Bounding boxes with keypoints
....................
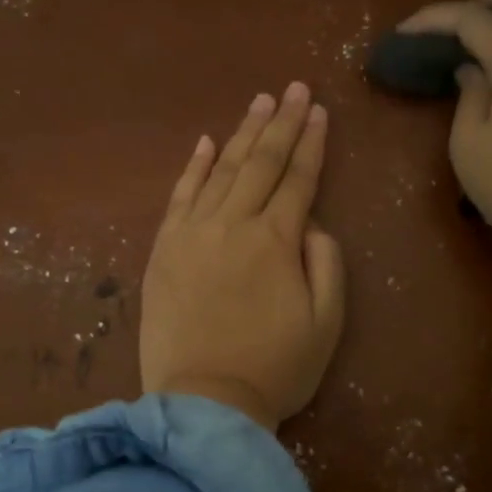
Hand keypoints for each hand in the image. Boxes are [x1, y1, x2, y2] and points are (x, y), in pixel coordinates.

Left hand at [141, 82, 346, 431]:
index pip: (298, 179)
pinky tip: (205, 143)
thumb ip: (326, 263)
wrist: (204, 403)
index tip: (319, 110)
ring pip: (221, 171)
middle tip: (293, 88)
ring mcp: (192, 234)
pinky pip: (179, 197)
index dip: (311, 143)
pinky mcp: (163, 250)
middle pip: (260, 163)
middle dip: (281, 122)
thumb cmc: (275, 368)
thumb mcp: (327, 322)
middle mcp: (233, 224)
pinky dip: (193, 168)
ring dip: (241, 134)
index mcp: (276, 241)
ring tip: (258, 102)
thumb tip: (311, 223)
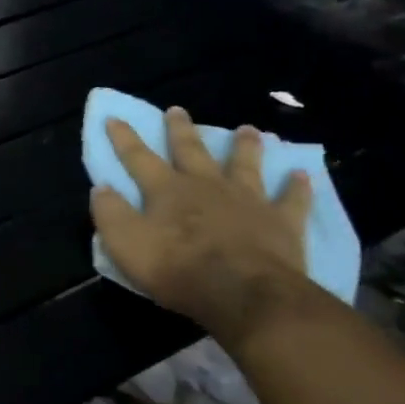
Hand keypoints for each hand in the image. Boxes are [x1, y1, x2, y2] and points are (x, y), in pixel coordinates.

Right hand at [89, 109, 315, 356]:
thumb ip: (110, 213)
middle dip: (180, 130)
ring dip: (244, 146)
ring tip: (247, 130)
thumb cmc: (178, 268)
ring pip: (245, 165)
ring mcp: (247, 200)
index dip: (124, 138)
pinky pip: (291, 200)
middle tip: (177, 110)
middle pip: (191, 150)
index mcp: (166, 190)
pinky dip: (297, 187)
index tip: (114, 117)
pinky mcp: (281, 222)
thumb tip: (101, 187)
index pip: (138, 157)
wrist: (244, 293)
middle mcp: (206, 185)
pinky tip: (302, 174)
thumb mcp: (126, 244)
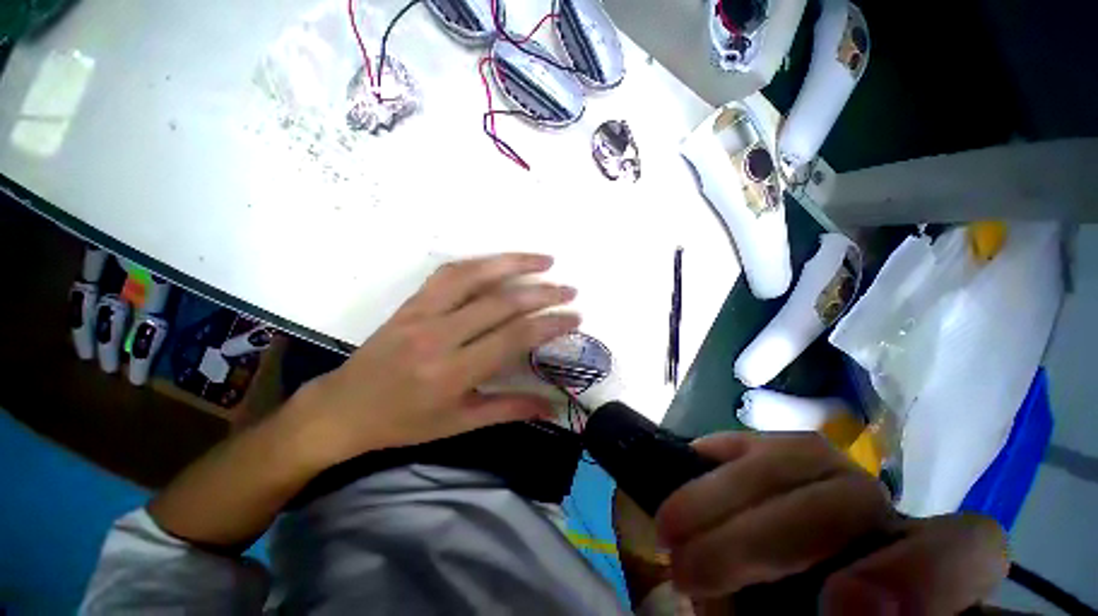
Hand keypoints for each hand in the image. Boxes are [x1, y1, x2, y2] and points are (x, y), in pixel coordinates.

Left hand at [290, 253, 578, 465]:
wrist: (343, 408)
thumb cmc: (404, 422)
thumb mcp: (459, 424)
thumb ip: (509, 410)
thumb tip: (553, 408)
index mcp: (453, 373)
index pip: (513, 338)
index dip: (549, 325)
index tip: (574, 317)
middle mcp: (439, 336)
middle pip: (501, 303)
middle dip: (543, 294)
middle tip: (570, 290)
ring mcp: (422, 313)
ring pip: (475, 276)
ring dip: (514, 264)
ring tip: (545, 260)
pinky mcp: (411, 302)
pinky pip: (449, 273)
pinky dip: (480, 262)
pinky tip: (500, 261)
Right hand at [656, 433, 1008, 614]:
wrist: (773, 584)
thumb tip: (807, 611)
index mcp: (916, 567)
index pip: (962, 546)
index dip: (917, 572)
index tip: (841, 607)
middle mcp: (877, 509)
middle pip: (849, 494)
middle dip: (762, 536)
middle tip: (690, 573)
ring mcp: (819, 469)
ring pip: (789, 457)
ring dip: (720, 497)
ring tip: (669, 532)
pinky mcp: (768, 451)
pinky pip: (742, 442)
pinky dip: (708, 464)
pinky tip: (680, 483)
....................
## Assigned task
Where the line containing "middle pip: (849, 494)" appears, start copying, and go on exactly through the last line of the data.

## Task result
middle pip: (849, 494)
middle dip: (762, 536)
middle tip: (690, 573)
ring mcp: (819, 469)
ring pip: (789, 457)
ring dip: (720, 497)
ring tip: (669, 532)
pinky mcp: (768, 451)
pinky pip: (742, 442)
pinky dip: (708, 464)
pinky tip: (680, 483)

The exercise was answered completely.